Somerset take stride towards victory with Dom Sibley's wicket

Warwickshire 110 for 7 (Banks 26*, Overton 3-25) trail Somerset 209 (Davey 36, Hannon-Dalby 5-18) by 99 runs

Dom Sibley is an imposing figure. Not quite Gregor Clegane, Cersei’s bodyguard in Game of Thrones, but you get the general idea. Tim Groenewald did not want to throw him to his doom, just get him out. But when he did, Somerset took a mighty step towards victory.

With 209 to defend, Somerset had little margin for error, even though the ball had swung and seamed all day. Sibley had come into the match with hundreds in six successive first-class matches and was well set, with 26 from 84 balls. To add another he needed somebody else to hang around, but he was in formidable form.

Four Warwickshire wickets had come easily, but there was a sense of Thou Shalt Not Pass about Sibley that did not auger well. He had been involved in a run out, too, which might have given him extra incentive to succeed, even if Will Rhodes had contributed to his own downfall by changing his mind after pushing the ball to Tom Abell in the gully; Sibley had already picked up momentum and was in no mood for a juddering change of direction.

With 16 overs remaining, Somerset got the wicket they needed. Sibley pushed slightly across a full ball from Tim Groenewald, the sound of the nick rang around the County Ground as if importance of the wicket had somehow amplified it, and Craig Overton plunged low to his left to pull off a fast catch at gully. It was a very good catch on video; an even better catch in the context of the game.

Overton had also played a central role in Warwickshire’s decline to 53 for four. He is very much England’s forgotten man, the last of his three Tests having come against Australia in Adelaide in December 2017, a series in which he took seven wickets at 42 and generally won a rating of “solid but unspectacular,” but he is an important cog in this Somerset side.

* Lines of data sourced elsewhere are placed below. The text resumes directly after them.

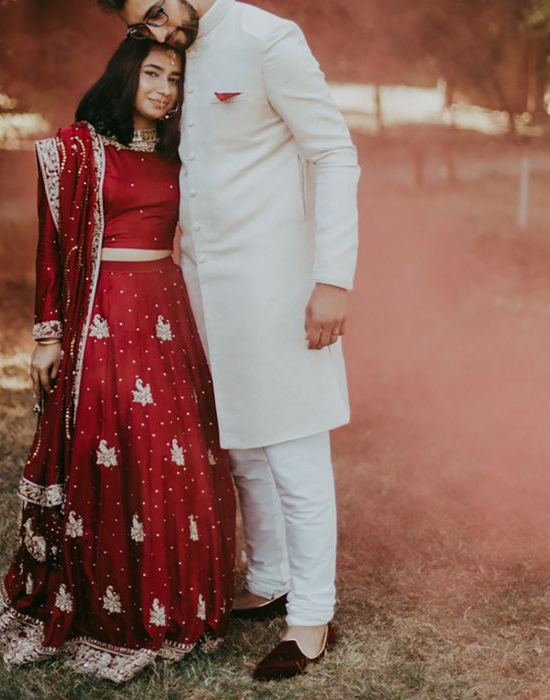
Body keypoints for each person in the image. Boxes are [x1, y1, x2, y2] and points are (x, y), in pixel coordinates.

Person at [97, 0, 361, 681]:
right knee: (238, 439)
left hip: (278, 280)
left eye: (157, 12)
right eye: (143, 27)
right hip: (203, 282)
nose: (159, 33)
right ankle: (269, 577)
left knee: (293, 445)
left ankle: (311, 617)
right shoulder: (184, 49)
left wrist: (333, 279)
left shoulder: (268, 39)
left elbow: (333, 153)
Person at [0, 38, 236, 684]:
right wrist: (49, 334)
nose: (165, 88)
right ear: (127, 75)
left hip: (166, 314)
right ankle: (103, 603)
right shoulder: (79, 151)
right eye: (153, 73)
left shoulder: (182, 154)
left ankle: (178, 603)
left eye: (176, 79)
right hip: (103, 317)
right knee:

He did not swing the ball markedly, but he swung it just enough in 12 overs of sustained menace. Robert Yates, a product of the Warwickshire academy (not the most reliable production line), is a left-handed batsman playing in his second Championship match, and he fell to a wicketkeeper’s catch. Sam Hain and Adam Hose, a former Somerset batsman, pushed forward in successive overs to be lbw.

The late additions of Tim Ambrose, who dragged on an extravagant off drive at Lewis Gregory, and Henry Brookes, who fell to first-day turn from Jack Leach and was caught at slip, left Warwickshire 110 for 7 at the close of the first day, still 99 behind. Seventeen wickets in the day then, and Somerset have fallen foul of pitch inspectors before, but they have kept this surface the right side of the line.

This a game between top and bottom – Somerset are already 47 points ahead of Warwickshire, who do have a game in hand – and it is being contested on the sort of surface that should bring about a result in three days, further Somerset’s ambitions of a first Championship title and allow them ample time to prepare for the Royal London Cup final against Hampshire at Lord’s on Saturday. All they then have to hope for is storms on the Solent and Hampshire arriving a little late and queasy from their sojourn on the Isle of Wight.

Somerset were bowled out for 209 after an uncontested toss, and to get that they needed 47 extras and a top score of 36 for their No 9 Josh Davey, who had a bit of a punt and came off. Brooks is one of the most promising bowlers in the country. The ball that bowled George Bartlett, who was struck in the midriff after he was late on a pull, illustrated that he is picking up speed again after a stress fracture, although 20 no balls made it hard to suggest that he was finding his feet again – certainly not literally.

Instead, Warwickshire’s cutting edge was provided by the spindly seamer, Oliver Hannon-Dalby, who conjured up the third five-for in first-class cricket, a career in which he has made 59 appearances in 11 seasons, initially with Yorkshire before they released him, and has won most plaudits in limited-overs cricket where he carries hidden perils.

Hannon-Dalby’s career-best 5 for 18 will delight all those who value his admirable and easy-going persistence. He began with the wicket of Marcus Trescothick, who edged him to second slip. Trescothick’s Championship scores this season (10, 5, 10, 4) sound like the instructions for a dance routine, but they have not quite got his feet moving yet. At 43, he is as old now as his Test average and there are young bucks like Tom Banton awaiting an opportunity. Treasure him while you can.

On an extraordinary morning, in which Somerset reached 143 for 6 in 29 cavalier overs, Hannon-Dalby also had Tom Abell lbw to one that left him late and Lewis Gregory caught at second slip which one that curled away from an early juncture. Two tail-end wickets completed those exemplary figures, his first five-for for nine years, although it will take quite an effort for Warwickshire to turn his grand day into victory.